Do you remember the white foam core design school project and how it turned from inspired formulation into discarded elements? [See note seven] That might have been grace on a breeze.

Perhaps we all need to hold expectations just so, so that we might fall through dualities successfully.

As all children know nothing separates one culture from another or one living creature from another. Only in our insistence in dualities and our indoctrination by them do we lose the actually quite porous boundary between the light and the dark, the new and the old, the skilled and the novice, the believing and the disbelieving. We can include the good and the evil and even the knowing that the duality doesn’t exist and the insistence against all odds that it does.

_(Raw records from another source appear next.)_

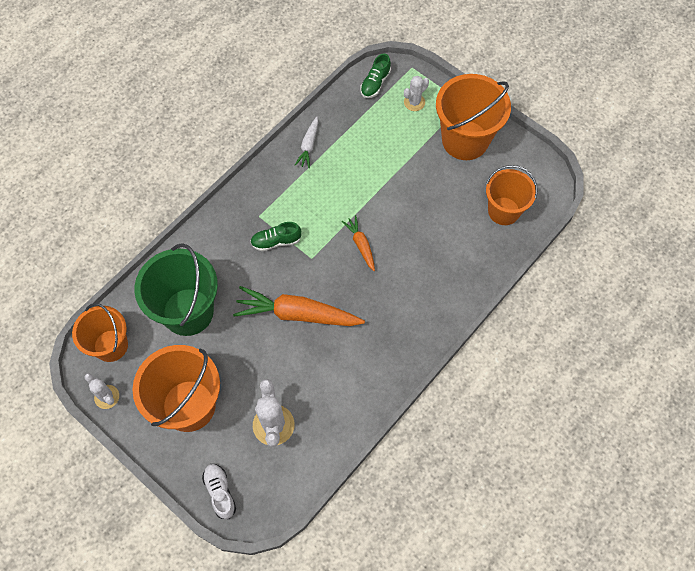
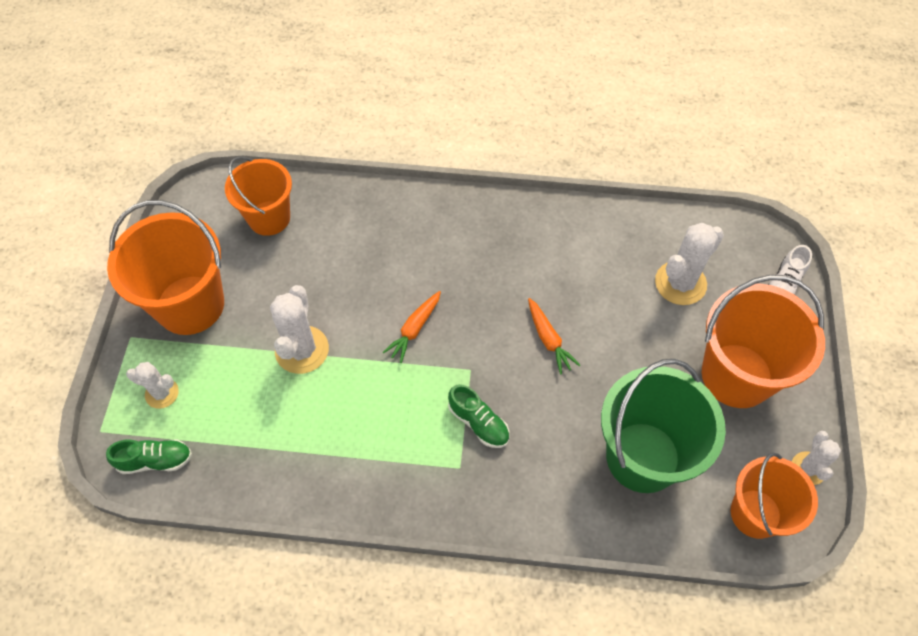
camera: 125 degrees left, 5 degrees down
orange carrot [233,286,365,326] -> orange carrot [528,298,580,375], size x0.51
white carrot [295,117,318,168] -> none
none -> white cactus [270,285,329,374]

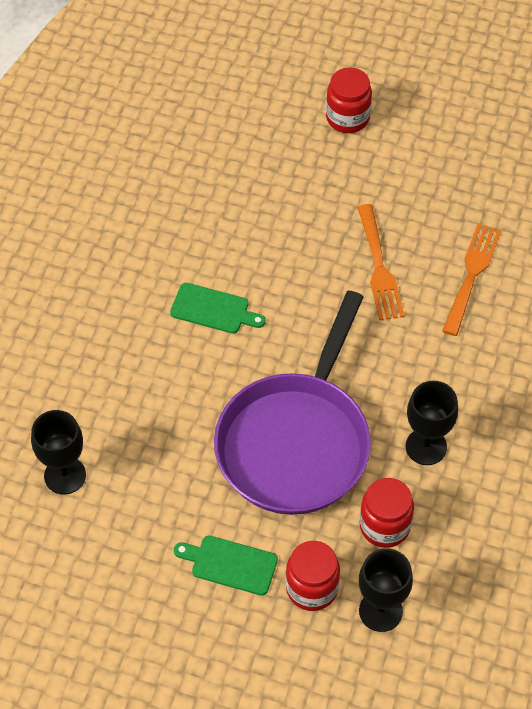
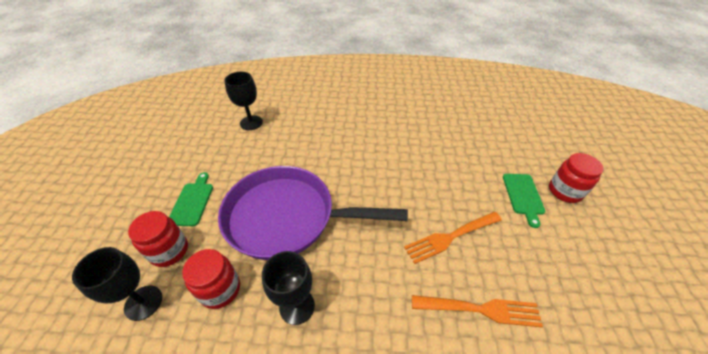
camera: 75 degrees right, 10 degrees down
green cutting board [170,283,266,334] -> green cutting board moved to [503,174,545,228]

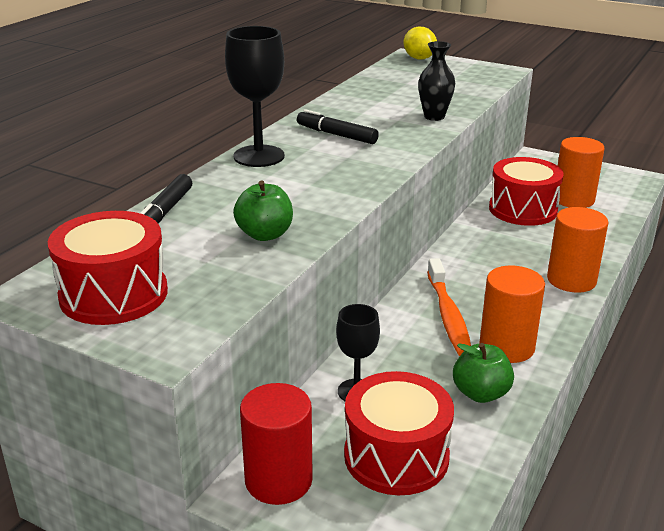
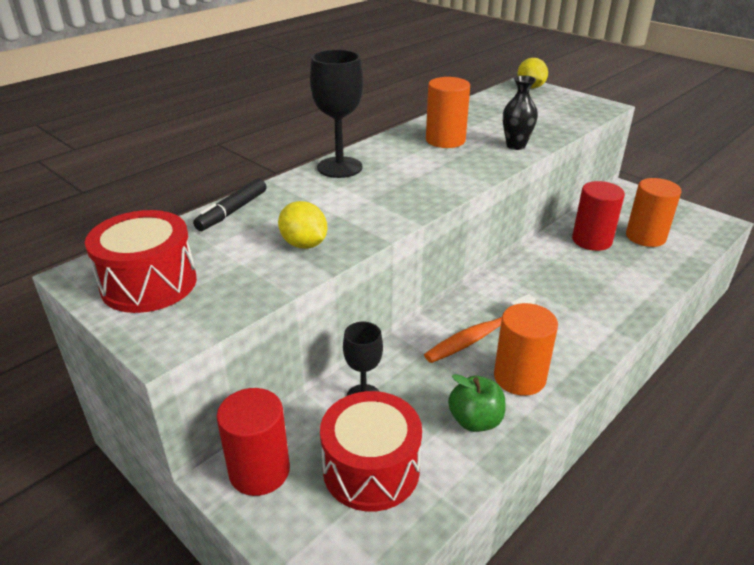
camera: 15 degrees right, 5 degrees up
green apple [233,181,293,241] -> yellow lemon [278,201,327,249]
black marker [297,109,379,144] -> none
orange toothbrush [427,258,471,356] -> orange toothbrush turned 45 degrees clockwise [424,294,536,363]
red drum [489,157,564,226] -> red cylinder [572,181,625,251]
orange cylinder [547,207,609,293] -> orange cylinder moved to [426,77,470,148]

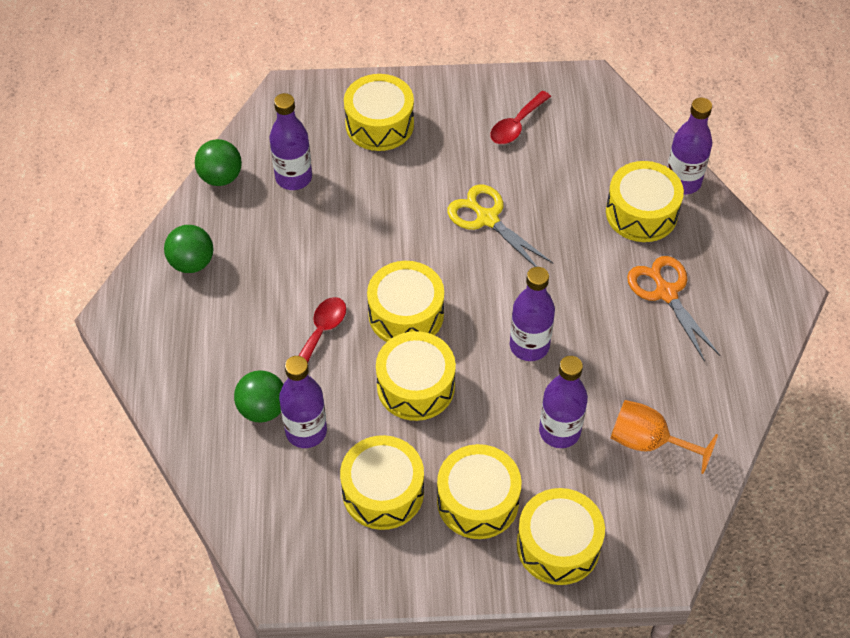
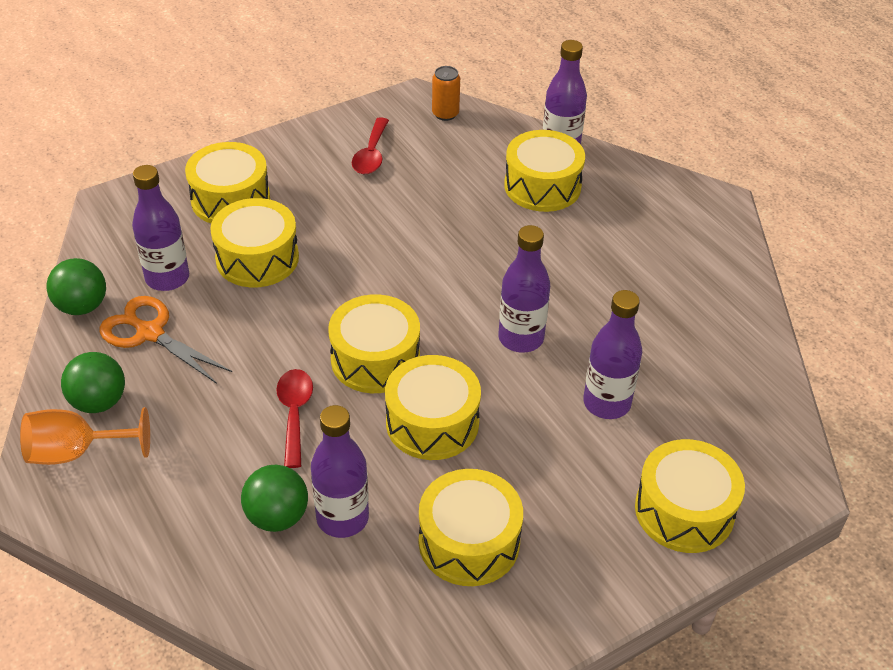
camera: 30 degrees left, 10 degrees down
yellow drum [437,444,522,539] -> yellow drum moved to [210,198,299,287]
yellow scissors [447,184,553,267] -> none
orange goblet [611,400,718,474] -> orange goblet moved to [20,407,150,465]
orange scissors [627,256,720,362] -> orange scissors moved to [99,296,232,384]
none -> orange can [432,66,460,121]

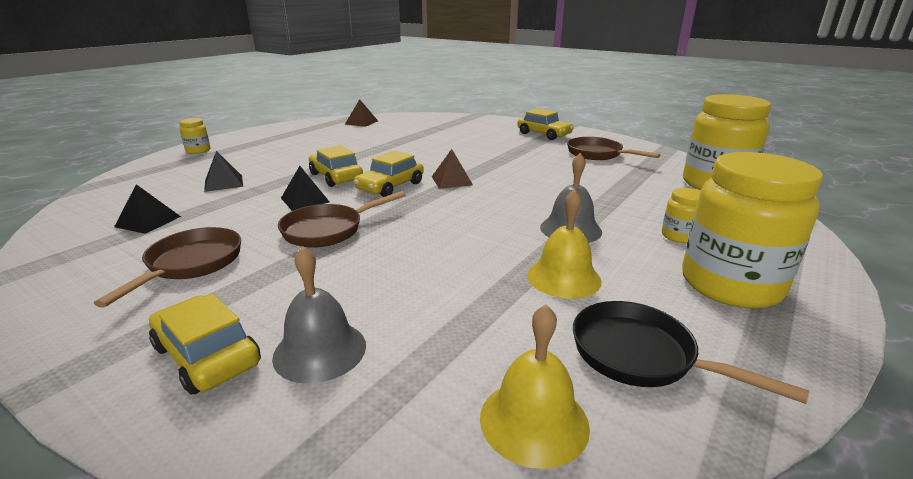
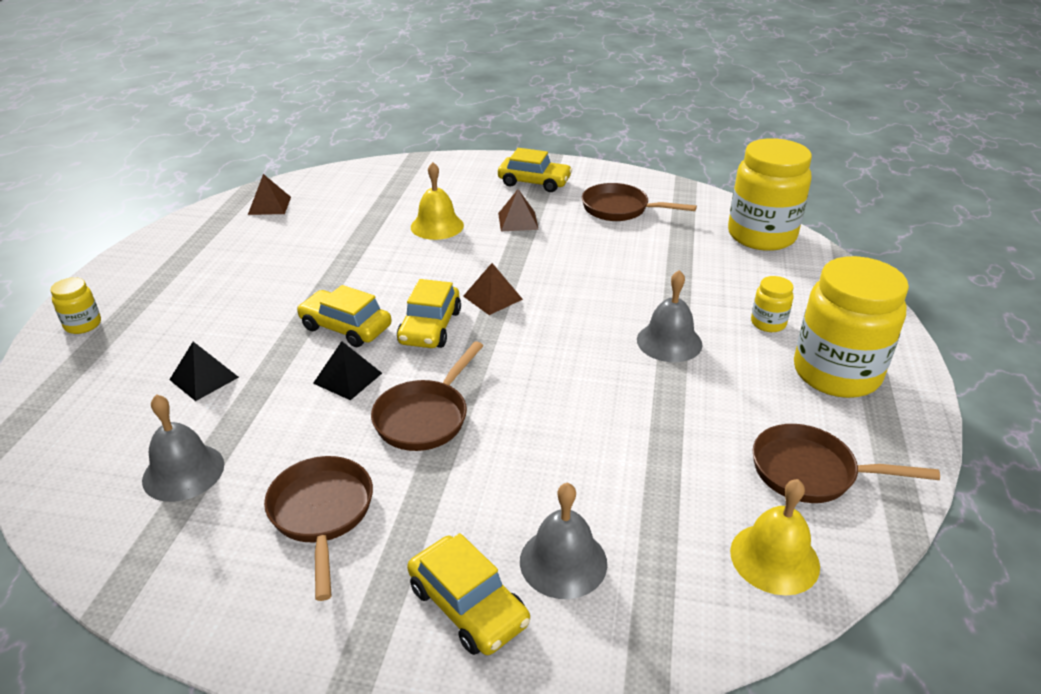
camera: 25 degrees left, 10 degrees up
black pyramid [114,184,181,234] -> grey bell [142,394,224,502]
yellow car [149,294,261,395] -> yellow car turned 150 degrees counterclockwise [407,533,530,655]
yellow bell [527,189,602,299] -> yellow bell moved to [411,162,464,240]
black pan [573,301,809,404] -> brown pan [752,424,940,503]
none -> brown pyramid [498,189,539,231]

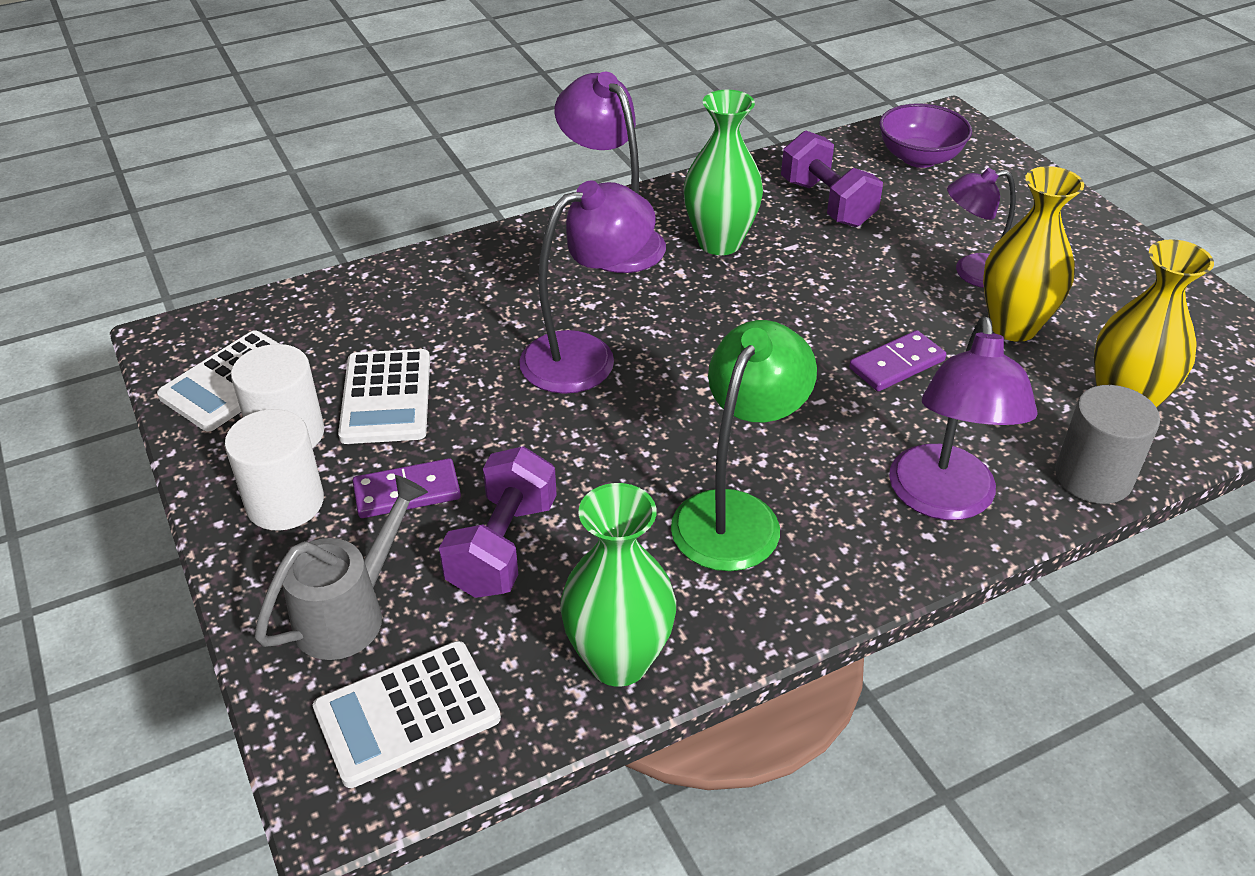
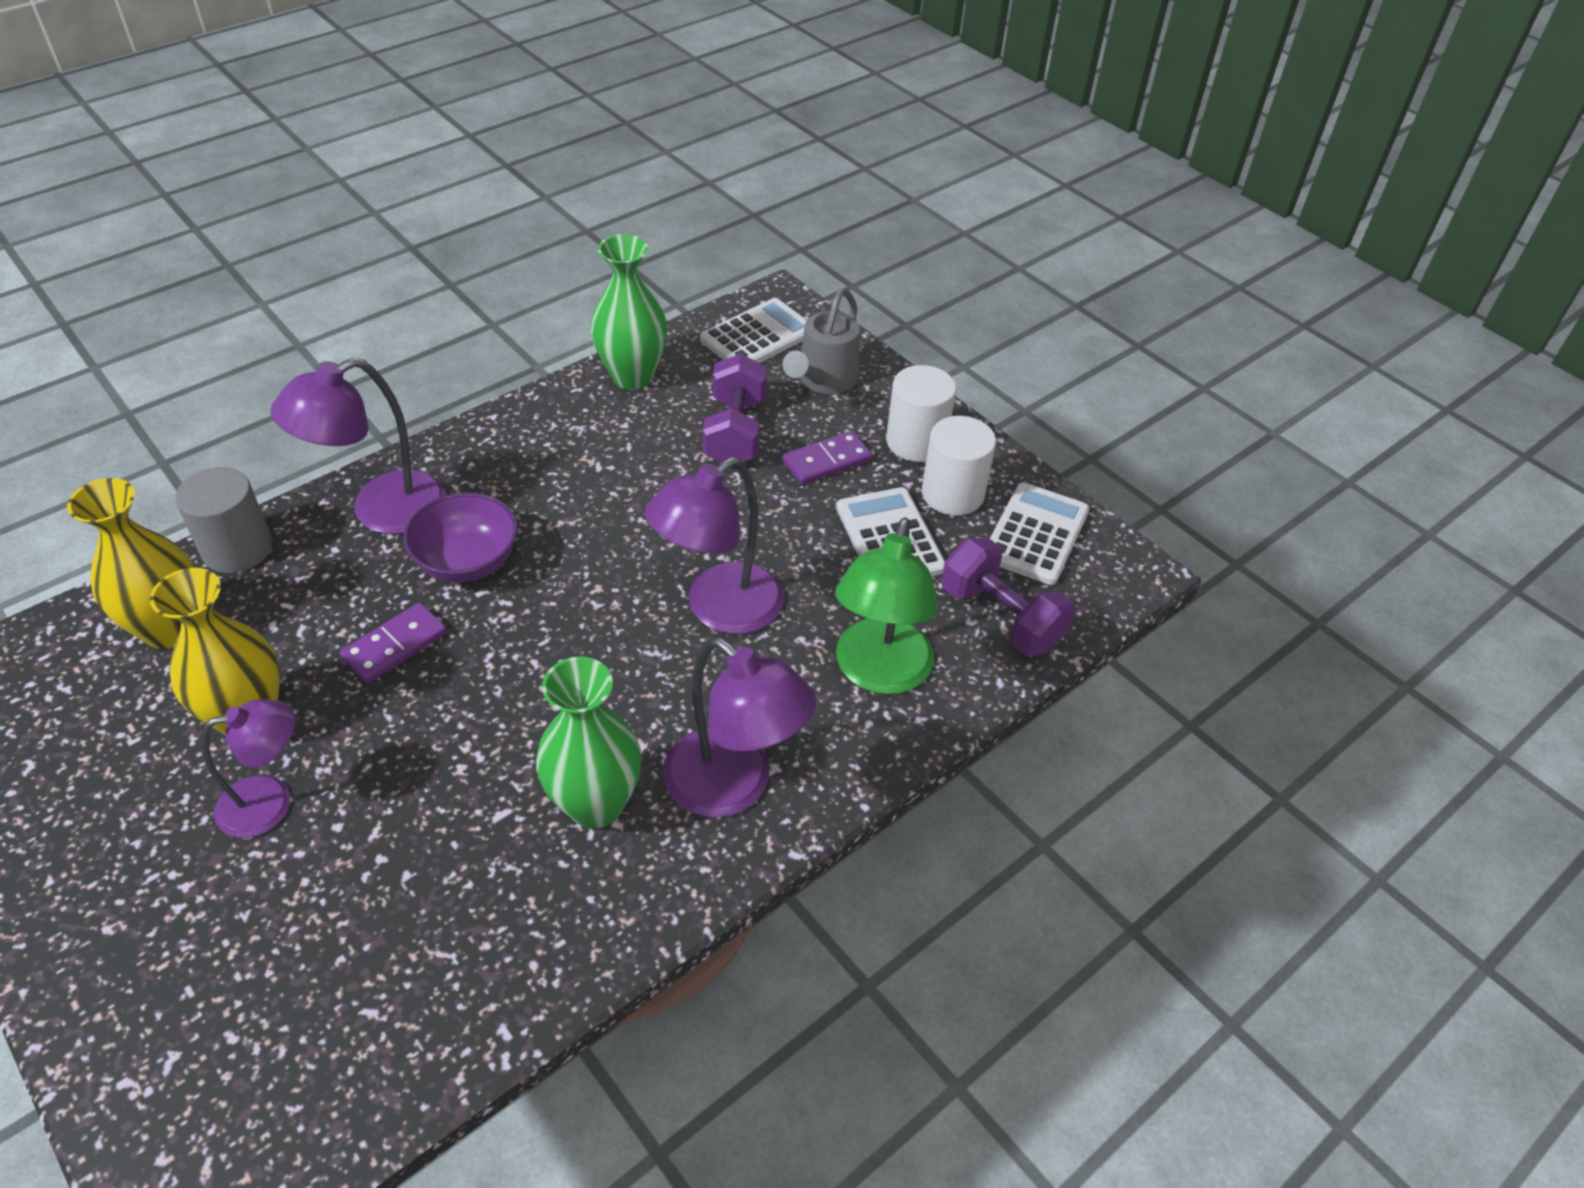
camera: 165 degrees right, 5 degrees up
green lamp [671,320,817,571] -> green lamp moved to [835,517,938,694]
purple dumbbell [781,130,883,227] -> purple dumbbell moved to [942,537,1075,656]
purple bowl [879,103,972,168] -> purple bowl moved to [403,492,518,583]
purple lamp [889,317,1038,520] -> purple lamp turned 120 degrees counterclockwise [271,358,446,534]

Duality Exercise#1: Favorite Dualities


Make a list of favorite dualities. Include any already transcended and the one’s that feel most stubborn. Let them stand. They can probably be arranged in order of seeming rigidity. Proceed by coming up with ways that set up a continuum between one extreme and the other for some of them. Now search for a perspective that approaches the line of that continuum from a different angle or direction. Consider playfully dissolving the persistent polarities. Jot down ideas and then imagine converting them into behaviors. Write down the dualities in order to see them in a different light. Write them around the page rather than on the line and runwordstogether and bre akt hemat u nusu alpo in tsso the ym akeo the rwords. We add a layer of transformation intentionally in order to capture a new perspective. We want to push our construct toward a novel discovery. We are just documenting several favorite dualities. We let them be understood.

At this point in the transcription of my original text, I came to the end of the pages in the composition notebook. I wasn’t done. Almost without thinking I flipped the notebook over and began writing my way back through the book in reverse. During the original writing, this moment opened a potential space that up to the point of recognition had remained unavailable to me. Although I didn’t actually write my way back through the text; none-the-less in a way, I wrote backwards while proceeding forward. Although no actual edge existed at the end of the composition book, I had written to the end and then playfully found a way to continue. It reminded me of letters I had seen where the text appears first in one direction then another and rarely on a diagonal. In play we frequently go right up to the edge of what we expect before we can perceive what happens next. This requires a profound sense of trust in our own ability to come to the wall and pass through it. In the example given, I could feel the disappointment mounting that I would run out of room before I finished what I wanted to write. The feeling seemed less interesting than the curiosity about what I would do next. The duality of there being not enough room and there being plenty of room to continue teased and comforted me. Elegant solutions develop to most perceived problems, if we just turn our heads, hearts, minds, bodies, spirit, and soul in a helpful orientation, letting our perception reassert itself. We release a few dualities in the process.